On your nightstand now:
The Art of Worldly Wisdom by Baltasar Gracian, Innocent Monster by Reed Farrel Coleman, Do They Know I'm Running? by David Corbett.
Favorite book when you were a child:
Silver Chief, Dog of the North by Jack O'Brien, and its sequels.
Your top five authors:
An ever-changing list. At the moment, Larry Brown, Lorrie Moore, Richard Price, George Pelecanos, Tom McGuane
Book you've faked reading:
The Tao of Physics by Fritjof Capra. It was recommended to me by Clive Barker. I was lost after 15 pages.
Book you're an evangelist for:
The Glass Key by Dashiell Hammett. His best novel, better than The Maltese Falcon.
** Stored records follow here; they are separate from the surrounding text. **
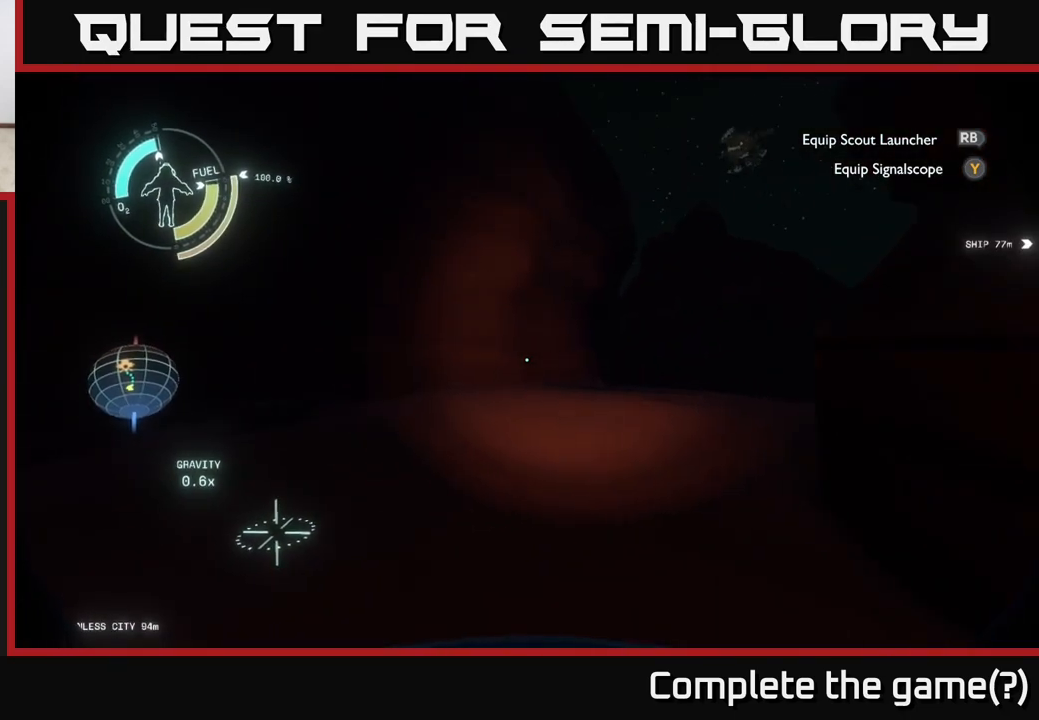
{"buttons": [], "left_stick": "up-left", "right_stick": "left", "events": [[133, "left_stick", "left"], [367, "left_stick", "up-left"]]}
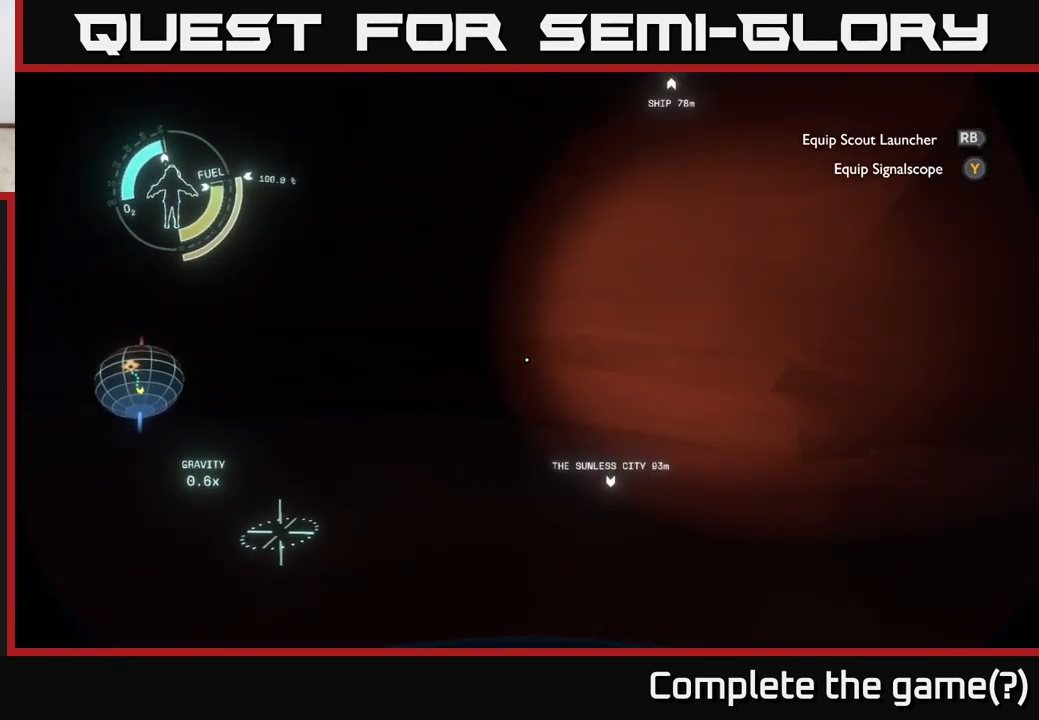
{"buttons": [], "left_stick": "up", "right_stick": "center", "events": [[17, "left_stick", "up"], [400, "right_stick", "center"]]}
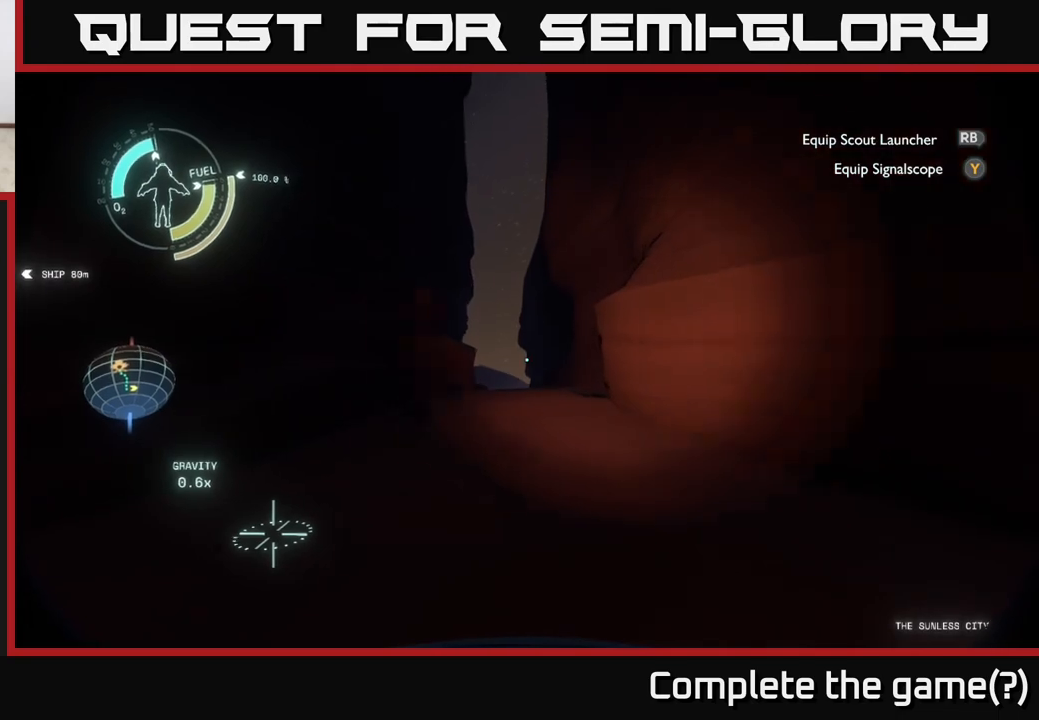
{"buttons": [], "left_stick": "up", "right_stick": "center", "events": [[167, "right_stick", "down-left"], [233, "right_stick", "center"]]}
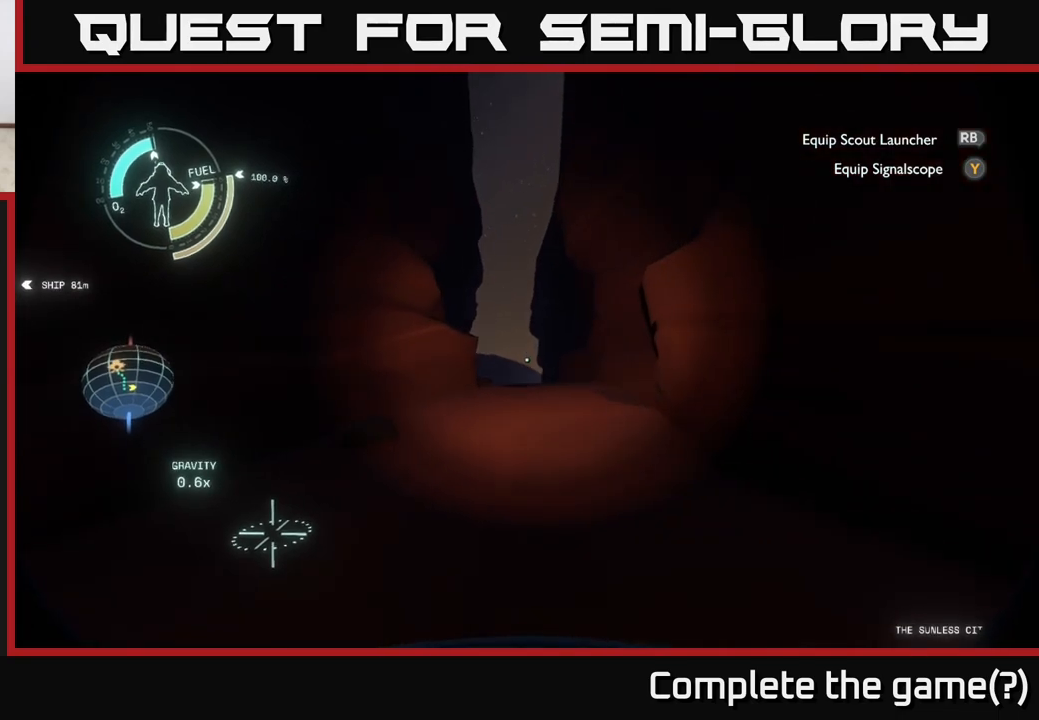
{"buttons": ["A"], "left_stick": "up", "right_stick": "center", "events": [[117, "right_stick", "down"], [283, "right_stick", "center"], [433, "A", "down"]]}
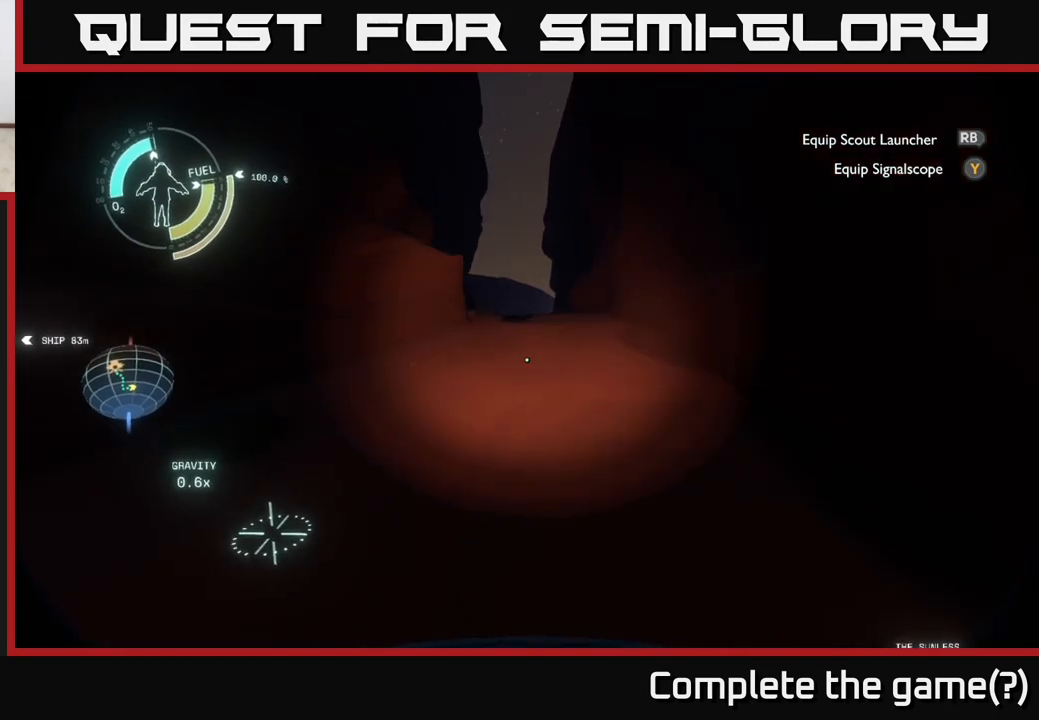
{"buttons": ["R2"], "left_stick": "up", "right_stick": "center", "events": [[250, "A", "up"], [500, "R2", "down"]]}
Book you've bought for the cover:
Rendezvous in Black and the other Cornell Woolrich novels reprinted by Ballantine in the '80s. Loved the Hopperesque cover paintings by Larry Schwinger, and the neon type font. Loved the books, too.
Book that changed your life:
The Last Good Kiss by James Crumley. The traditional American detective novel meets the real world.
Favorite line from a book:
"I wait like a denied lover for the blue glow of dawn."--from James Lee Burke's Heaven's Prisoners.
Book you most want to read again for the first time:
Fear and Loathing in Las Vegas by Hunter S. Thompson.
Characters I wish I'd created:
Ray Hicks from Robert Stone's Dog Soldiers, Will Graham from Thomas Harris's Red Dragon, DCI Jane Tennison from Prime Suspect.